After jumping through a few hoops, now I have a home page listing all documents and can edit them collaboratively.

Then it struck me I could host the app on `AWS`, putting the angular app on s3 and break down the server with API-gateway and lambda function (after all, there’s only 2 API needed).  this decision caused me more pain than firebase…

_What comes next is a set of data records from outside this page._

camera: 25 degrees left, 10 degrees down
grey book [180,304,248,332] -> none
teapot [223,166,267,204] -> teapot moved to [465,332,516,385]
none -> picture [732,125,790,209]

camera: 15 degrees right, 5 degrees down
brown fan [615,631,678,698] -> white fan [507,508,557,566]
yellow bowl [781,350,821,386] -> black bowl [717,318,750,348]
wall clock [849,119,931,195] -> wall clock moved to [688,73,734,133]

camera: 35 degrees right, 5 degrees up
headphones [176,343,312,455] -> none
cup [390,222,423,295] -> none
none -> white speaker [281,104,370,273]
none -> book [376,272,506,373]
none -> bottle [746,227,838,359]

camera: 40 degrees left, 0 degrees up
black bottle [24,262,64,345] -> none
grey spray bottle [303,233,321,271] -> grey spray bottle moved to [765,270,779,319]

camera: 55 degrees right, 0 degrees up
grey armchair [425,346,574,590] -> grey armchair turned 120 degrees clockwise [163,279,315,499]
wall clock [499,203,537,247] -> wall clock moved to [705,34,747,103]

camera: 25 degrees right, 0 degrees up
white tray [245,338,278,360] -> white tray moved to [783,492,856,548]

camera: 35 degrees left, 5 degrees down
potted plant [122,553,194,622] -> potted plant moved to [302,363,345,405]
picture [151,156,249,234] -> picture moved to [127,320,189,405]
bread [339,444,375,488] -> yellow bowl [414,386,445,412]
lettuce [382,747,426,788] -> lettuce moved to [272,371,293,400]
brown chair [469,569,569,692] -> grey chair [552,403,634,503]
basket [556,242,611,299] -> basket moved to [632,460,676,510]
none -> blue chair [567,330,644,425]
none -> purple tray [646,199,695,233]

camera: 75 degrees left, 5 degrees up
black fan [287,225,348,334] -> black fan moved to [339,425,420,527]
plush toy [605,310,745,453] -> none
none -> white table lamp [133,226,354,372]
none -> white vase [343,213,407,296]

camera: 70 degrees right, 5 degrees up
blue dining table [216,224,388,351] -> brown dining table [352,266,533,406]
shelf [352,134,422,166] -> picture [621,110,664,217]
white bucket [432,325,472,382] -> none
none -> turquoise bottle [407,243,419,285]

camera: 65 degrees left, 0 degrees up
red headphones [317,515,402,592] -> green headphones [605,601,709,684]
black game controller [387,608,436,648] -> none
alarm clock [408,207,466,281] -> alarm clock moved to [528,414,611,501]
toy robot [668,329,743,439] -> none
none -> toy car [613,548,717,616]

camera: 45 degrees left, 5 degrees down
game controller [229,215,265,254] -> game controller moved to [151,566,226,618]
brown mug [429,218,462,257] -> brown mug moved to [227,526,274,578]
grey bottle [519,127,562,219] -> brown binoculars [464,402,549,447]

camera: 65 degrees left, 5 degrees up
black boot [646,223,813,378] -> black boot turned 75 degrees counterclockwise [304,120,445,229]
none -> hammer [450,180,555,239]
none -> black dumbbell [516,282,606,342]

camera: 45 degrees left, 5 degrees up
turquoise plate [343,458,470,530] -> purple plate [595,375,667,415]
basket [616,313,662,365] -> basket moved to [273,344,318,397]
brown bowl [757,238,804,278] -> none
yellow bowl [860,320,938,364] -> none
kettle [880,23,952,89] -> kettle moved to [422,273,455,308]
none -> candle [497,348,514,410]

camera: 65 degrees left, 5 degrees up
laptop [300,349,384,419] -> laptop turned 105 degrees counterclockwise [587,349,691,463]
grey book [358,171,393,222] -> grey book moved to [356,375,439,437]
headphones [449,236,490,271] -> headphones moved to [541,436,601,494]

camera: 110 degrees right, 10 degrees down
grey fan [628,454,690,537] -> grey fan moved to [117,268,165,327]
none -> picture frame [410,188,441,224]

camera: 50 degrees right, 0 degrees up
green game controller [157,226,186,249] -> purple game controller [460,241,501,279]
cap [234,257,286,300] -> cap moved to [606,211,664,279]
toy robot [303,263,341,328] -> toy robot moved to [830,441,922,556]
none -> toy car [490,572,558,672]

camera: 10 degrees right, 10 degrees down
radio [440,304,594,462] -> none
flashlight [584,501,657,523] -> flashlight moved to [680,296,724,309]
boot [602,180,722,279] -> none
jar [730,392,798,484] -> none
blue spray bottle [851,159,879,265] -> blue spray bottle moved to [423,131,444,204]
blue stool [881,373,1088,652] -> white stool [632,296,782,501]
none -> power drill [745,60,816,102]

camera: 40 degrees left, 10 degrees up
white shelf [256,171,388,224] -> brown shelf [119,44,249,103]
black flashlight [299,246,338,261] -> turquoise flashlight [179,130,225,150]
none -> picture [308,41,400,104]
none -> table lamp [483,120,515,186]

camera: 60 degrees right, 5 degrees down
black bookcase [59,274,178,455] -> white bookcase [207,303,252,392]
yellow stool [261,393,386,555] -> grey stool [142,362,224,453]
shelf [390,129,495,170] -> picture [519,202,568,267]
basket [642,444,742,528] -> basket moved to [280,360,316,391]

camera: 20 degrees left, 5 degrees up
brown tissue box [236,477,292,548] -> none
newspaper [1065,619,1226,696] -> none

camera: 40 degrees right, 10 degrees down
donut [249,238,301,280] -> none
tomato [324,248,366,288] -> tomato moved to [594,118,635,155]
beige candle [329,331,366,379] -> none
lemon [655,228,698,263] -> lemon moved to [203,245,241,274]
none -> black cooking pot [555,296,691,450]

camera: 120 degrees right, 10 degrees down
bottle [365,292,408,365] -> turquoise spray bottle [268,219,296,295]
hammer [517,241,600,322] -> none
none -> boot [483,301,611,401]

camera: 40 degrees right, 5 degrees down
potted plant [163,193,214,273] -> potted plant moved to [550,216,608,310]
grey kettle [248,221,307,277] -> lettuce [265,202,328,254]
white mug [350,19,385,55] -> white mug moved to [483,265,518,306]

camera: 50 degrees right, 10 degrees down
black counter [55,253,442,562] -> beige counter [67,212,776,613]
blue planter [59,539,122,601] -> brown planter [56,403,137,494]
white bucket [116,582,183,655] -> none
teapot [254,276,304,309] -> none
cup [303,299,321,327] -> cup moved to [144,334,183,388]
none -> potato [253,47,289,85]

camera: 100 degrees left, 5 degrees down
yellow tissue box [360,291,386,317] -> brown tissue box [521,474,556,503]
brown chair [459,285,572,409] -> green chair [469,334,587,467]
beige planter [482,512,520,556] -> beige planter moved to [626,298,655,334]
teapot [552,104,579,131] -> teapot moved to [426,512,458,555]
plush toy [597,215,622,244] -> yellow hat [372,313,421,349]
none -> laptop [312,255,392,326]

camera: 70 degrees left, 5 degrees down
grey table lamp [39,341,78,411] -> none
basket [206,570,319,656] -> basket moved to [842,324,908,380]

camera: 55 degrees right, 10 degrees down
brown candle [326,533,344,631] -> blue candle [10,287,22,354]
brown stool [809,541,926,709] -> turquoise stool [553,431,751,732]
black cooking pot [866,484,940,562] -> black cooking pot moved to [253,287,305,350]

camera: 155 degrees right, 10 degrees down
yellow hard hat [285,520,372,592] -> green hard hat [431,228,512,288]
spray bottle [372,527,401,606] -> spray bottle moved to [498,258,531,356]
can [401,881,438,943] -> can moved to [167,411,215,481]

  1. deploying the angular app on `S3` is very straightforward, however, since angular is using path for routes, the app only works if you navigate from `/` and will get a 404 or 403 if you put the angular route on the browser directly (as it’s trying to find that file on s3).  I read somewhere that we can use CloudFront to map the error page to `index.html`, but I couldn’t get that to work.
  2. API-gateway and lambda have a lot of caveats.  
    1. the lambda is pointed to the zip/jar file on an s3 bucket.  however, every time you’ve updated the zip/jar file, you’ll have to update the lambda with the same URL to the s3 object.  
    2. uploading a large file (10MB) on web console sucks.
    3. when you’re creating a lambda function, you should ignore the designer setting up a trigger to api gateway.  it looks like you can set up the relationship to API gateway there, but it’s a chicken and egg problem.  you’ll need to publish your API before you can configure the trigger here, but you’ll need the lambda setup before you can publish the API.  
    4. `plantuml` use `graphviz` which is not present on the lambda container.  we can set an env variable on the lambda conf to define where to find graphviz.  and packaged it in the zip file.
    5. can’t be jar file as it’ll lose execution permission
    6. maven also needs a bit of a hack to restore the execution permission when moving files with maven-resource-plugin
    7. the zip file is extracted to /var/task on the lambda container.  couldn’t find where it’s documented, I write log messages to `CloudWatch` to find that out.  and yes, logs go to `CloudWatch`.
    8. it’d be close to impossible to rely on a lot of external libraries.  even graphviz supports static linking, there are some libraries that don’t provide the static linking library.  
    9. couldn’t figure out a way to write lambda function with `kotlin` implementing the Handler interface (most example you can find will do that) which provides the API gateway event.  thus, there’s no way to set the response content-type or other HTTP related functions.
    10. don’t forget to define all response code in the method response.  I once forgot 200, and it got a weird error message which definitely didn’t tell you about the missing config.
    11. the API gateway assumes everything is using JSON.  I have an API that takes in the UML text (text/plain) and returns an encoded string (text/plain).  I have to convert the post body into a JSON (using the API gateway’s mapping template) before passing to the lambda function.  
    12. outputting a binary stream is also annoying.  I ended up have to base64 encode the image file, only have the API gateway to decode it right away.  also, there’s a `$util.base64decode` function in the mapping template which certainly doesn’t work.  luckily the option to convert to binary does work.
    13. setting the response content-type is also a bit tricky.  it’s where you define the HTTP response code supported. 
    14. cold start lambda could take anywhere from 5 to 10 seconds.  it’s very slow.  also, each container will only be used a certain time and it’ll be recycled.  i.e. we’ll hit cold start more than necessary.

I've got it sort of working, but a lot of plantuml diagrams doesn't work because of missing libraries.